## Arithmetic Series, IB Math HL

Discussions for the Core part of the syllabus. Algebra, Functions and equations, Circular functions and trigonometry, Vectors, Statistics and probability, Calculus. IB Maths HL Revision Notes

### Arithmetic Series, IB Math HL

IB Mathematics HL – Arithmetic Sequences and Series

How can we find the sum of the first 44 terms of the arithmetic sequence defined by the following formula?
$a_{n}=8+4n$ for $n \geq 0$

Thanks
Jack

Posts: 0
Joined: Mon Jan 28, 2013 8:08 pm

### Re: Arithmetic Series, IB Math HL

IB Math HL – Arithmetic Sequences and Series

This is an arithmetic sequence with common difference $d$ which can be found as following

$d=a_{n+1}-a_{n}=8+4(n+1)-(8+4n)=4$

The first term is $a=8$, the common difference is $d = 4$, and $n =44$.

In order to find the sum of the first $n$ terms, we are using the following formula for an arithmetic series:

$S_{n}=\frac{n}{2}[2a+(n-1)d]$

, where in our case $a=8, d=4, n=44$

Therefore,

$S_{44}=\frac{44}{2}[2(8)+(44-1)4]=\frac{44}{2}[16+172]=$

$=22(188)=4136$

Hope these help!!
miranda

Posts: 268
Joined: Mon Jan 28, 2013 8:03 pm

### Re: Arithmetic Series, IB Math HL

Thanks!
Jack

Posts: 0
Joined: Mon Jan 28, 2013 8:08 pm

▶ Exercise requirements
• a. Reproduce the part of the arithmetic series thread between "IB Math HL –" and "and $n =44$.", inclusive.
• b. In the arithmetic series thread, what common difference does the reply find for the sequence?

▶ Dataset records

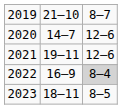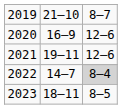2020 | column 2: 14–7 -> 16–9
2022 | column 2: 16–9 -> 14–7
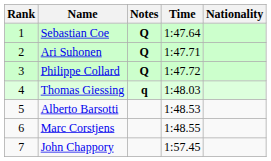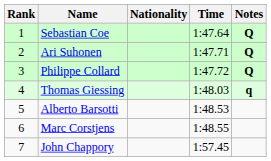columns swapped: Nationality <-> Notes
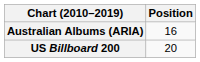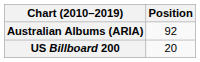Australian Albums (ARIA) | Position: 16 -> 92
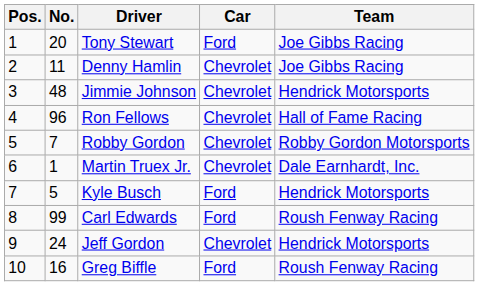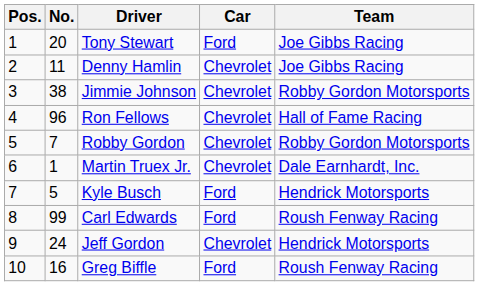Jimmie Johnson | No.: 48 -> 38
Jimmie Johnson | Team: Hendrick Motorsports -> Robby Gordon Motorsports
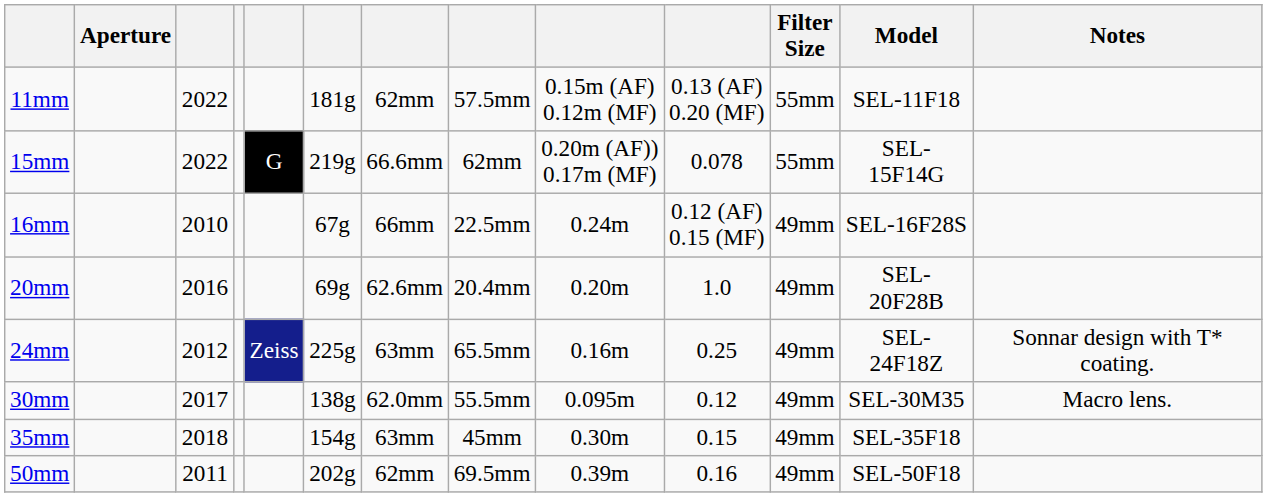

▶ Responses for each task
• a.
IB Math HL – Arithmetic Sequences and Series

This is an arithmetic sequence with common difference $d$ which can be found as following

$d=a_{n+1}-a_{n}=8+4(n+1)-(8+4n)=4$

The first term is $a=8$, the common difference is $d = 4$, and $n =44$.

• b. The common difference is 4.